There was evidence of pancreatic inflammation (lipase 179 units/L [normal range 15–110]), but no elevation in systematic inflammatory markers, and all autoantibody tests for autoimmune diabetes were negative. On exam, he was nonobese (BMI Z-score: -0.3), without acanthosis nigricans, and pubertal (Tanner 3). His medical and family histories were noncontributory; specifically, there was no family history of diabetes or neonatal hypoglycemia.

He was treated with intravenous (IV) insulin infusion at 0.1 units/kg/hour until DKA resolved within 24 hours. He appeared well, without signs of systemic inflammatory response and with no need for respiratory support or glucocorticoid use. He was then transitioned to a subcutaneous insulin regimen starting at 1 unit/kg/day but developed persistent hyperglycemia evidenced via continuous glucose monitoring, prompting an increase of insulin dosing and eventual resumption of IV insulin. His insulin requirements continued to increase consistently with marked insulin resistance. Given his significantly elevated insulin requirements (more than 4 units/kg/day), metformin was initiated, and, 3 days later, his insulin requirements declined, allowing for discharge 9 days after initial diagnosis on an insulin regimen closer to 1.5 units/kg/day.

In the following days, the patient’s insulin requirement continued to decrease. Metformin was discontinued 20 days after diagnosis without rebound hyperglycemia. Over the next weeks after discharge, his glycemic control continued to improve, as evidenced by A1C results of 8.8 and 5% at 4 and 12 weeks respectively, with appropriate insulin requirements for his age and pubertal status (0.86–0.9 units/kg/day).
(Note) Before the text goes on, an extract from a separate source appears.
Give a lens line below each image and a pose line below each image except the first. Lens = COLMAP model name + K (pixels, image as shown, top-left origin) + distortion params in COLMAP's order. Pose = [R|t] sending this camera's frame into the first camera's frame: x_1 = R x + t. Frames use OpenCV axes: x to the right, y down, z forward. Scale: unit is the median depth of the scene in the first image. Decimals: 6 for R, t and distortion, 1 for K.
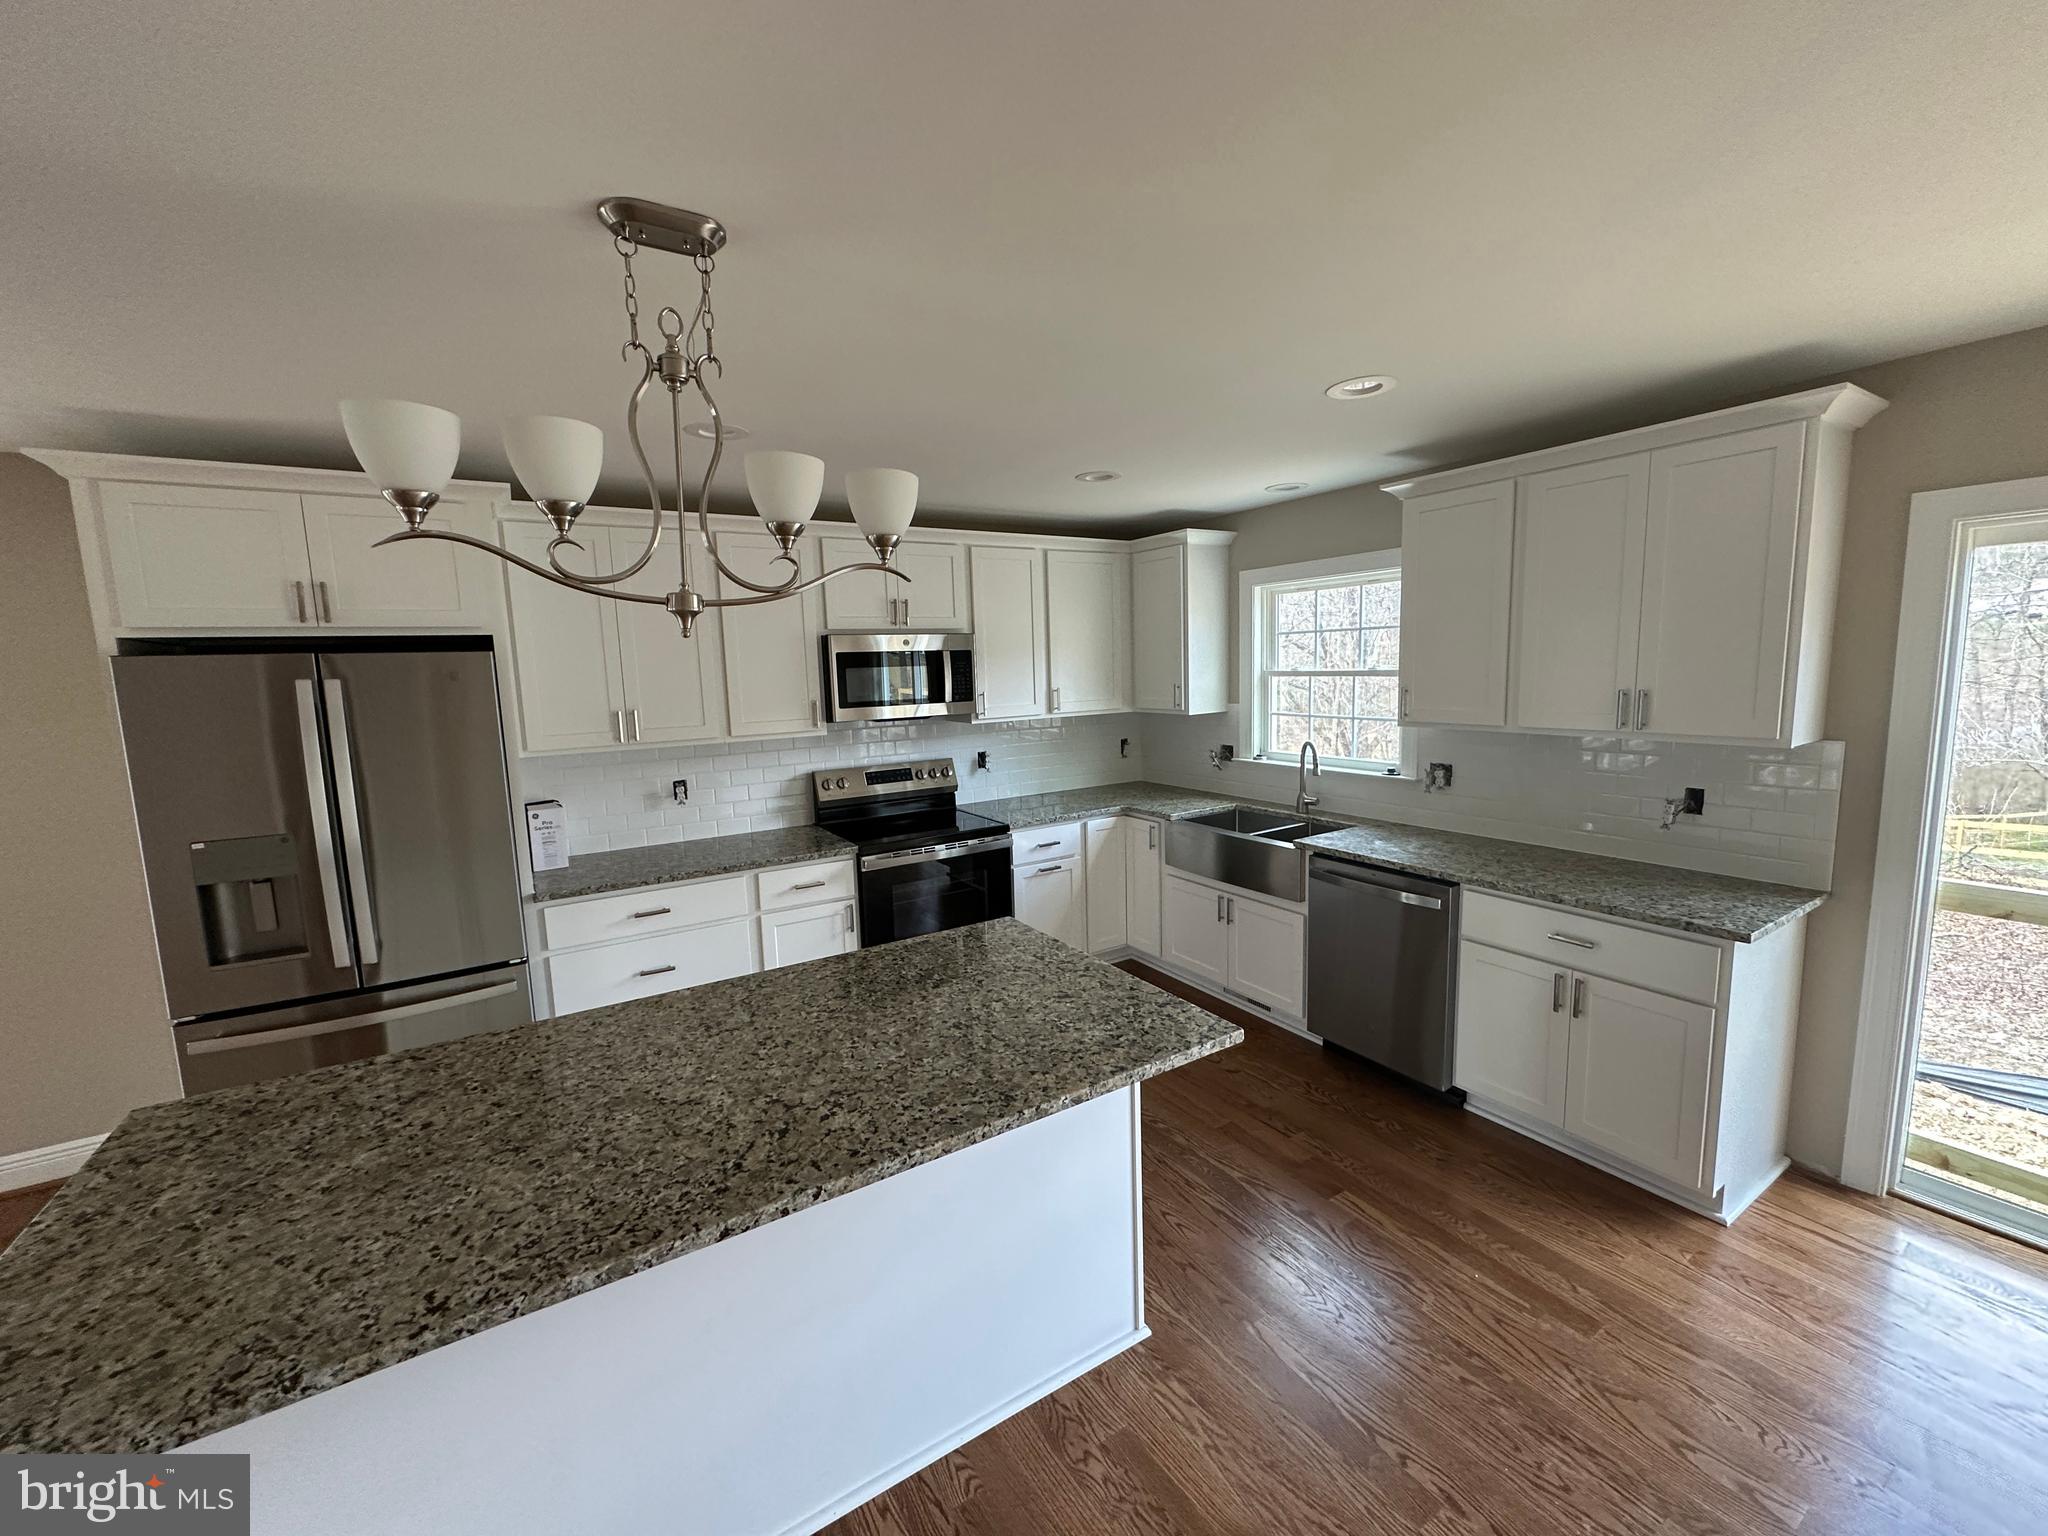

Furthermore, he had a C-peptide of 3.39 ng/mL at the time of euglycemia (102 mg/dL), which was consistent with recovery of Beta-cell function. His insulin requirement continued to decline, and, by week 14, he was only on long-acting insulin at 0.2 units/kg/day with blood glucose levels ranging from 90 to 145 mg/dL. At week 23, long-acting insulin was discontinued altogether. Finally, because of financial constraints and a very low probability of having maturity-onset diabetes of the young (around 0.7%), molecular testing was not pursued.